◆ Document source
┄┄┄┄┄┄┄┄┄┄

Entre 223 000 et 480 000 personnes ont défilé hier à travers la France contre la réforme du Code du travail. Dans le cortège, le Front social de Montreuil appelait à une assemblée générale pour organiser une convergence des luttes contre le gouvernement actuel. Nous les avons suivis de la mairie à Bastille. Reportage.

À Montreuil, ce mardi matin, la place de la mairie vaque tranquillement à ses occupations. Ni foule, ni journalistes ou clameur révoltée. À peine remarque-t-on la présence de quelques petits groupes discutant en cercle vers 11h30. En tout, ils sont à peine une trentaine à avoir répondu à l’appel du Front social Montreuil pour un départ groupé à la manifestation contre la réforme du Code du travail. « On n’attendait pas forcément beaucoup de monde », assure François Maillouse, du Front social local. Quelques membres de la CGT, de SUD, du syndicat Solidaire et de la CNT (Confédération nationale du Travail) selon ce professeur au lycée Condorcet, à Montreuil. « Surtout des gens de l’éducation », précise-t-il.

Devant la mairie de Montreuil, Alexis Corbière, député de la France Insoumise dans la 7ème circonscription du 93.

À quelques mètres, Alexis Corbière, député de la France Insoumise dans la 7ème circonscription de Seine-Saint-Denis, discute avec des militants au milieu du rassemblement. « Les gens sont concernés à Montreuil et dans le 93 en général comme tous les salariés en France », estime-t-il avant de s’engouffrer dans le métro, vers 11h45. « On aurait bien aimé voir les militants de la France Insoumise au rassemblement, grince Jean-François Cabral*, l’un des initiateurs de ce rassemblement à Montreuil et professeur. Pour que leur noms soient associés à l’appel, ils étaient là »

« C’est dommage qu’il n’y ait pas plus d’union »

« Je suis fainéant », le mot d’ordre des manifestants contre la réforme du Code du travail.

« Montreuil est une ville propice à l’action politique, c’est dommage qu’il n’y ait pas plus d’union », regrette Julie*, surveillante de 24 ans et habitant de Romainville, une ville limitrophe, alors que le reste du groupe a formé un cercle sur le parvis pour discuter des suites à donner à la mobilisation de ce mardi. La jeune femme fait partie d’une bande d’amis impliqués politiquement dans la commune. « Peut-être que les autres ne sont pas venus un peu par snobisme. Le Front social est un peu vu comme une quinzaine de sexagénaires qui sont tous profs et discutent entre eux ».

┄┄┄┄┄┄┄┄┄┄

[Données sources]

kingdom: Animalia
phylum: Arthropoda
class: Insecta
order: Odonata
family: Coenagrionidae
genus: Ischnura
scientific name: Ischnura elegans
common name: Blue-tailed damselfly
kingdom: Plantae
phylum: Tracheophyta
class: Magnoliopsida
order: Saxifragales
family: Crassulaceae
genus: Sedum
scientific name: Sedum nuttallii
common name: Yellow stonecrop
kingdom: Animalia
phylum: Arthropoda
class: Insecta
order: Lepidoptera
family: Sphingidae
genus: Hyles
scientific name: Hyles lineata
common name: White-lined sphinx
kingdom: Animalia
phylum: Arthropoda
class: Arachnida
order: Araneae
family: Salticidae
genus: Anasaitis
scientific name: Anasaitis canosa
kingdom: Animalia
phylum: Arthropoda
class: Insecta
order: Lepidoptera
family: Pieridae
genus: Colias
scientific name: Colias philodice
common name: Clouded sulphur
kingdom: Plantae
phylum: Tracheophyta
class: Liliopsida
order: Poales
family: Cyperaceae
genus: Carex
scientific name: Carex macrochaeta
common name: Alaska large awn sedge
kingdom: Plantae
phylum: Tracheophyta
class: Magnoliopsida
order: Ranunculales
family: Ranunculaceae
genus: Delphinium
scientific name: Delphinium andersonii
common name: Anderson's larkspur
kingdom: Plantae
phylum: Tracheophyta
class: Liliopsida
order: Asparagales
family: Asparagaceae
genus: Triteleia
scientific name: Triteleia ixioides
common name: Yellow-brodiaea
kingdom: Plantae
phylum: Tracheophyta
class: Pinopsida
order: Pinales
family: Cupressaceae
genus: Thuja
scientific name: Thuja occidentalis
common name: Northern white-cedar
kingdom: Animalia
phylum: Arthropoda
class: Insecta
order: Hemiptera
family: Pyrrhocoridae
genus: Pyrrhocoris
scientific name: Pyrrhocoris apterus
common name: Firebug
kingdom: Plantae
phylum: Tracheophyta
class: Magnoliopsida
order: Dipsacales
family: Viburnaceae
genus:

┄┄┄┄┄┄┄┄┄┄

◆ Énoncé de l'exercice
Recopiez sans rien changer le passage du reportage sur la manifestation à Montreuil qui commence aux mots « Devant la mairie » et s'arrête après les mots « manifestants contre la réforme du Code du travail. ».

◆ Corrigé
Devant la mairie de Montreuil, Alexis Corbière, député de la France Insoumise dans la 7ème circonscription du 93.

À quelques mètres, Alexis Corbière, député de la France Insoumise dans la 7ème circonscription de Seine-Saint-Denis, discute avec des militants au milieu du rassemblement. « Les gens sont concernés à Montreuil et dans le 93 en général comme tous les salariés en France », estime-t-il avant de s’engouffrer dans le métro, vers 11h45. « On aurait bien aimé voir les militants de la France Insoumise au rassemblement, grince Jean-François Cabral*, l’un des initiateurs de ce rassemblement à Montreuil et professeur. Pour que leur noms soient associés à l’appel, ils étaient là »

« C’est dommage qu’il n’y ait pas plus d’union »

« Je suis fainéant », le mot d’ordre des manifestants contre la réforme du Code du travail.